Iranian blogger and freelance journalist (born 1981)

Sepehr Salimi (born 10 March 1981) is an Iranian blogger, freelance journalist and advocate of animal welfare and environmentalism. He is best known as the originator of “Green Wave” blogging in Iran.

==Executive experiences==
===Environmental and animal welfare activities===
Salimi joined Isfahan Society of the Prevention of Cruelty to Animal (Isf-SPCA) on 2001 and since 2003 he has been the director of the association. He continued his regional activities by joining the board of directors of Isfahan Network of Environmental NGOs.
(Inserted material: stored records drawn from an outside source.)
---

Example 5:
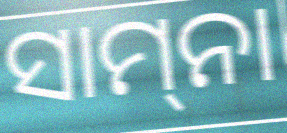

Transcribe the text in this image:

ସାମ୍‌ନା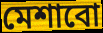
মেশাবোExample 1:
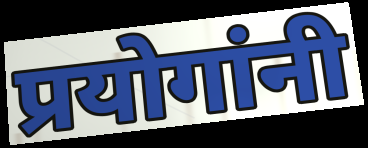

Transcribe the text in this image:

प्रयोगांनी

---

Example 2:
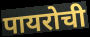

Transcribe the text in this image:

पायरोची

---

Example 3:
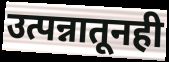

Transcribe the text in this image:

उत्पन्नातूनही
He was also voluntary member of India WWF and Green Peace during the years of 2012 to 2015. He is among the founders of the Earth for All NGO since 2014.
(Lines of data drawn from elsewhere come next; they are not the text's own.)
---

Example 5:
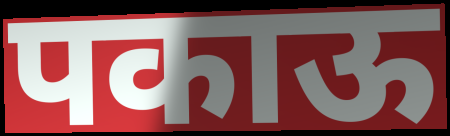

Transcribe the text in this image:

पकाऊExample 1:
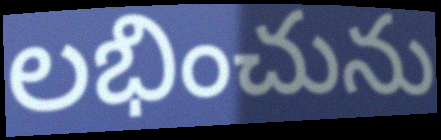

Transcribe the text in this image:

లభించును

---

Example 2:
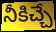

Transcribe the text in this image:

నీకిచ్చే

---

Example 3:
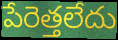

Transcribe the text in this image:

పేరెత్తలేదు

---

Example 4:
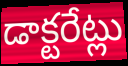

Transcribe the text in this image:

డాక్టరేట్లు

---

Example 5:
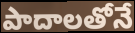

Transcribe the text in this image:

పాదాలతోనేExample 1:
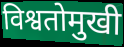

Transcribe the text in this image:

विश्वतोमुखी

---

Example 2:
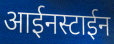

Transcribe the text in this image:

आईनस्टाईन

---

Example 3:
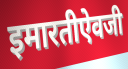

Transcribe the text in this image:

इमारतीऐवजी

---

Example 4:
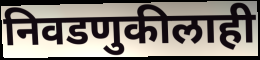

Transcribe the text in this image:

निवडणुकीलाही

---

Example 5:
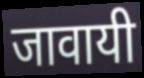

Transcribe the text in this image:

जावायीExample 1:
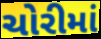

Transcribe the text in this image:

ચોરીમાં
===Journalism Experience===
Being in policy-making board and president of the environment section of Healthy Life, an Iranian cultural magazine, is among his experience in journalism.

==Achievements==
Salimi owns the oldest active environmental weblogs since 2003. This blog contributes greatly in producing content in the areas of environmental issues and animal rights for Persian readers. In recognition of his efforts in this field, PersianBlog (the first blog service provider in Persian language) awarded him the best environmental bloggers’ prize in 2008. Being as the second journalist in Young Journalists Conference in 2007 is another achievement of him in the journalism field. He has also attained the first and third title in Young Journalist Festival in different areas of journalism.